Cameron Gaut, aka “Modcam”, hails from Portland, OR, a city known as being a part of the “silicon forest“, the home of Intel microprocessors. Born in 1985, he grew up in a tech-savvy home during the early days of the Internet: when music from around the world became instantly accessible to anybody with a computer modem and a dial-up connection. The internet helped introduce Cameron to a diverse range of musical influences, which he has incorporated into his music today. From the blues and jazz, to psychedelic trance, dub, and chill-out sounds of Shpongle and Ott, to the ineffable beauty of Indian classical music, Cameron’s musical influences have known no bounds.
Growing up with a father whose one condition of helping him buy an electronic drum kit was that he played blues music, he learned to appreciate raw simplicity and humanity in music. After moving off to college, his first electronic music creations were a byproduct of his new dorm life: living in a small shared room with nothing but a laptop and a cheap midi keyboard. After years of producing, DJing in chill-out rooms, experimenting with psychedelics, and recording friends, his time as a college kid was over. His college graduation ceremony included the dean of Philosophy announcing Cameron’s post-graduate goal: producing his first full-length electronic music album. Within the next 9 months, he completed his first album: Six Minute City. The album was created with the idea that beneath the wires is a connection to the earth, that there is a parallel relationship between the digital and the analog worlds — the organic and the synthetic intertwining to make something greater.
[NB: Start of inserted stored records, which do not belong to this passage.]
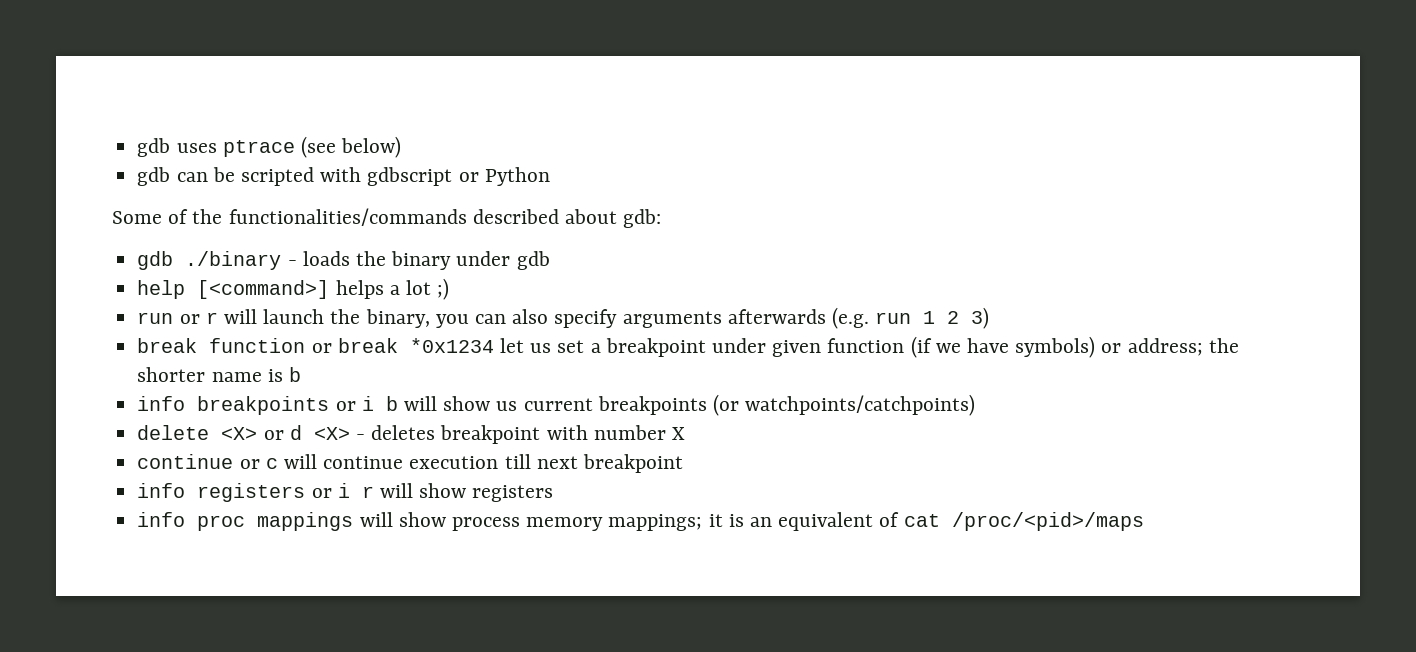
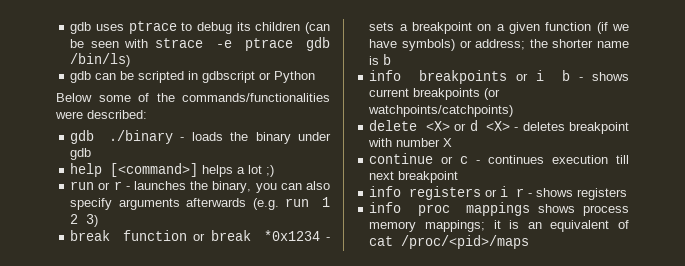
[300,136,402,158] (see below) -> [181,22,330,34] [70,37,330,51] [70,53,131,67] to debug its children (can be seen with strace -e ptrace gdb /bin/ls)
[320,167,362,182] with -> [188,71,199,80] in
[112,208,662,228] Some of the functionalities/commands described about gdb: -> [56,93,330,102] [55,110,147,119] Below some of the commands/functionalities were described:
[223,309,325,324] will launch -> [125,181,187,190] - launches
[499,338,766,357] let us set a breakpoint under -> [325,237,330,241] [369,22,505,34] - sets a breakpoint on a
[403,396,518,411] will show us -> [579,72,629,81] - shows
[283,454,404,469] will continue -> [476,155,545,164] - continues
[379,483,467,498] will show -> [528,188,574,197] - shows
[359,512,446,527] will show -> [537,204,575,213] shows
Over the next decade, Cameron gave up on producing much new music. He realized that he didn’t want to be the bedroom producer who could program a synthesizer and create music by clicking a mouse, but who couldn’t perform live on a real physical instrument like guitar or flute. So, he began to study flute to embark on a journey that has spanned over 15 years. Today, Cameron is not only skilled electronic music producer, he’s also a fluent and adept study in raga music on his bansuri flute: a mellifluous bamboo instrument originating from the Indian subcontinent; Its purity of tone and intoxicating melodies inducing trance states, shifting one into the parasympathetic nervous system and inspiring vivid visions in the imagination.
Beginning in spring 2021, Cameron was inspired to join an online music production course from Ben Last, aka Temple Step — on the psychoacoustics of sound. It was there when he was introduced to the music of Tashka Urban. Her chakra-themed “Red Album” had inspired him with its unique ethereal vocals and wide palette of sounds and effects. He reached out about collaborating and she sent him a stem pack for the album. Track by track, Cameron remixed all but one track. Then both he and Tashka took a long hiatus from the project, until summer 2022 when Cameron was inspired to finish the project at last.